Tâche demandée A: Modifiez un passage de l'interview : recopiez-le en commençant aux mots "Interview de M." et en vous arrêtant après "B. Apparu, bonjour.", avec "habitat" à la place de "logement".

═════ Extrait de page

Interview de M. Benoist Apparu, secrétaire d'Etat chargé du logement, à La Chaîne Info LCI le 1er décembre 2010, sur l'évocation par Nicolas Sarkozy de "deux mandats présidentiels", l'hébergement d'urgence des sans-abri et la polémique concernant l'occupation des HLM par des familles aisées.

Prononcé le 1er décembre 2010

Intervenant(s) : 

Texte intégral

C. Barbier.- B. Apparu, bonjour.
 
Bonjour.
 
N. Sarkozy a évoqué hier soir devant des parlementaires ses « deux mandats ». Nous confirmez-vous ce matin qu'il est candidat à la présidentielle 2012 ?
 
Je ne vous confirme rien du tout, et j'imagine que lui vous le confirmera dans les semaines, les mois à venir, probablement en novembre 2011, nous avait-il dit, je crois. Donc attendons ces moments-là, pour l'instant...

══════════
═════ Données sources

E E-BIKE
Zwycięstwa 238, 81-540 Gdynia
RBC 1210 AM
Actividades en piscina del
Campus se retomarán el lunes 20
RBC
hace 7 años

══════════

Tâche demandée B: Recopiez à l'identique toutes les lignes du jeu de données, de la première à la dernière.

Réponse rédigée A:
Interview de M. Benoist Apparu, secrétaire d'Etat chargé du habitat, à La Chaîne Info LCI le 1er décembre 2010, sur l'évocation par Nicolas Sarkozy de "deux mandats présidentiels", l'hébergement d'urgence des sans-abri et la polémique concernant l'occupation des HLM par des familles aisées.

Prononcé le 1er décembre 2010

Intervenant(s) : 

Texte intégral

C. Barbier.- B. Apparu, bonjour.

Réponse rédigée B:
E E-BIKE
Zwycięstwa 238, 81-540 Gdynia
RBC 1210 AM
Actividades en piscina del
Campus se retomarán el lunes 20
RBC
hace 7 años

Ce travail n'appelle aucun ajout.